A famous ballerina from the Bolshoi Ballet in Moscow will be appearing at London's Sadler's Wells theatre in March.
Ms Ananiashvili hails from the Georgian capital of Tbilisi
Nina Ananiashvili, 41, is most well-known for her classical roles in works such as Swan Lake and Giselle.
She has also appeared for many years in starring roles with the American Ballet Theatre in New York City.
Ms Ananiashvili told BBC News Online she was excited by the prospect of working with new choreographers on modern pieces for her fledgling company, Moscow Dance Theatre.
She began her stage career as an ice-skater in her native town of Tblisi in Georgia, becoming a figure-skating champion at the age of 10.
A local dance teacher spotted her and showed her a version of Swan Lake on skates. By the age of 14 she had been whisked to the Bolshoi ballet school in Moscow to begin the rigorous training needed to become a prima ballerina.
She was just 18 when she won a Gold Medal in an international dance concert and was accepted into the Bolshoi company.
Classical and expressive - the intensity of dance
But after more than two decades in the spotlight, Ms Ananiashvili still loves to dance, her voice swelling with enthusiasm as she explains.
"Sometimes I feel like staying in bed in the morning. But when I get to the theatre for rehearsal and begin to dance, I see that I can still jump higher than anyone else and I want to carry on," she told BBC News Online.
Ms Ananiashvili says she now dances differently - she is more in control and can support the other dancers.
And her enthusiasm extends to embracing new contemporary dance which she is keen to pioneer with her own company.
"The Bolshoi is the Bolshoi," says Ms Ananiashvili, who feels that while the company is unbeatable in the classic roles, it is very much set in its ways.
The Moscow Dance Theatre has had to rehearse where it can without a permanent home.

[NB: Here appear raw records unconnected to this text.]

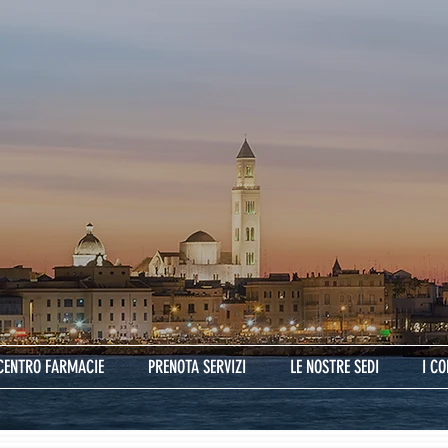
CENTRO FARMACIE
PRENOTA SERVIZI
LE NOSTRE SEDI
I C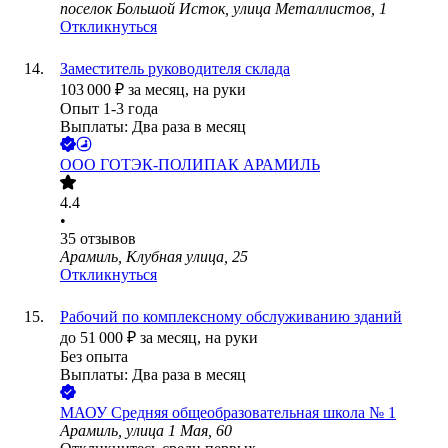
поселок Большой Исток, улица Металлистов, 1
Откликнуться
Заместитель руководителя склада
103 000
₽
за месяц,
на руки
Опыт 1-3 года
Выплаты: Два раза в месяц
ООО
ГОТЭК-ПОЛИПАК АРАМИЛЬ
4.4
•
35
отзывов
Арамиль, Клубная улица, 25
Откликнуться
Рабочий по комплексному обслуживанию зданий
до
51 000
₽
за месяц,
на руки
Без опыта
Выплаты: Два раза в месяц
МАОУ Средняя общеобразовательная школа № 1
Арамиль, улица 1 Мая, 60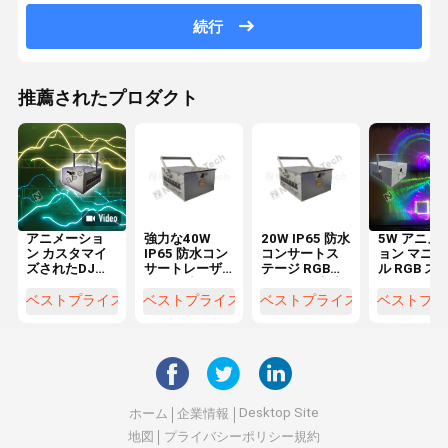
続行
推薦されたプロダクト
アニメーショ
強力な40W
20W IP65 防水
5W アニメ
ン カスタマイ
IP65 防水コン
コンサートス
ョン マニュ
ズされたDJレ
サートレーザ
テージ RGBレ
ル RGB ス
ーザー効果照
ー 屋外音楽イ
ーザー 観光地
レーザーシ
明 5W RGB デ
ベント
域 シーニック
ー ステージ
ベストプライス
ベストプライス
ベストプライス
ベストプラ
ィスコレーザ
スポットレー
イト プロジ
ーライト
ザー
クター
Desktop Site
ホーム
企業情報
地図
プライバシーポリシー規約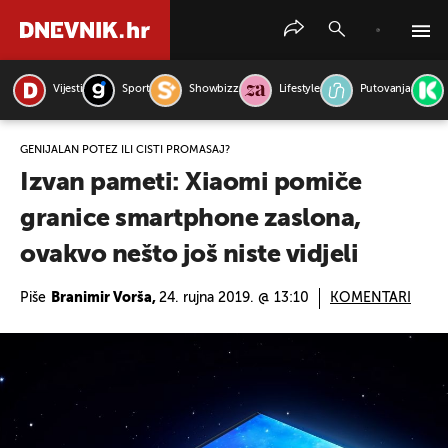
Vijesti
Sport
Showbizz
Lifestyle
Putovanja
PRETRAŽITE VIJESTI
GENIJALAN POTEZ ILI ČISTI PROMAŠAJ?
Izvan pameti: Xiaomi pomiče
granice smartphone zaslona,
ovakvo nešto još niste vidjeli
Piše
Branimir Vorša,
24. rujna 2019. @ 13:10
KOMENTARI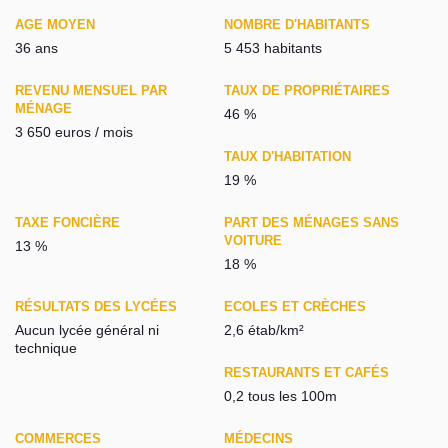
AGE MOYEN
NOMBRE D'HABITANTS
36 ans
5 453 habitants
REVENU MENSUEL PAR
TAUX DE PROPRIÉTAIRES
MÉNAGE
46 %
3 650 euros / mois
TAUX D'HABITATION
19 %
TAXE FONCIÈRE
PART DES MÉNAGES SANS
VOITURE
13 %
18 %
RÉSULTATS DES LYCÉES
ECOLES ET CRÈCHES
Aucun lycée général ni
2,6 étab/km²
technique
RESTAURANTS ET CAFÉS
0,2 tous les 100m
COMMERCES
MÉDECINS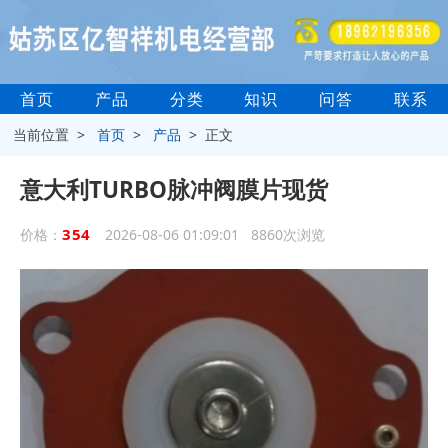
首页
产品
分类
知识
问答
联系
当前位置 >
首页
>
产品
> 正文
意大利TURBO脉冲阀膜片现货
354
价格：
2026-08-06 01:09:01 8860次浏览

She is bringing several new dances to London, including Dreams of Japan, based on the traditions of the Kabuki Theatre, which she studied when she was touring in Japan.
Still jumping higher than all the rest
Her own favourite is Charms of Mannerism, which takes four dancers who change from dolls to humans through a series of pas de deux and trios to the music of 17th Century composer Francois Couperin.
And she will be performing in a one-act neo-classical ballet called Green created by Stanton Welch, artistic director of the Houston Ballet.
Ms Ananiashvili has also worked closely with British-born Ben Stevenson, who is currently artistic director at the Texas Ballet Theatre.
He was the first choreographer to have created a dance specifically for her, The Snow Maiden.
She says her dream is for Mr Stevenson to choreograph a dance for her at the Bolshoi, and there had been plans, since put on hold, to do Les Dames aux Camillas.
Ms Ananiashvili has not lost her enthusiasm for classic roles, and says one of her favourites is the Kenneth McMillan ballet Manon, first done by the Royal Ballet.
She says it allows a dancer to experience the complete range of emotions as the role progresses.
But with a world tour encompassing Japan, Chile, Denmark, Britain and the USA this spring, it will be her modern moves that should delight audiences across four continents.
Nina Ananiashvili and her company the Moscow Dance Theatre are performing at London's Sadler's Wells theatre from 2-6 March 2004.